> Data entries:
──────────
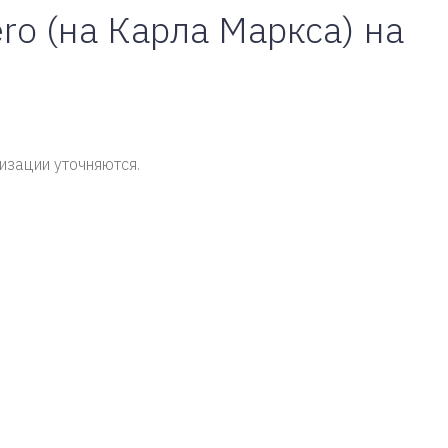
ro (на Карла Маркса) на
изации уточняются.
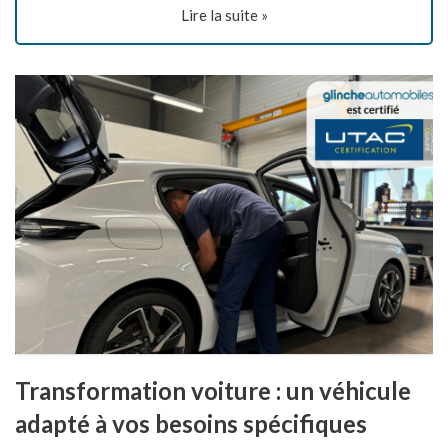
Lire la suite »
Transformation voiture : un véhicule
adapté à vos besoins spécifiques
──────────
Nothing but the lines from the one containing "Transformation voiture : un véhicule" through the last line of the data above should be given again, each exactly as it stands.

Transformation voiture : un véhicule
adapté à vos besoins spécifiques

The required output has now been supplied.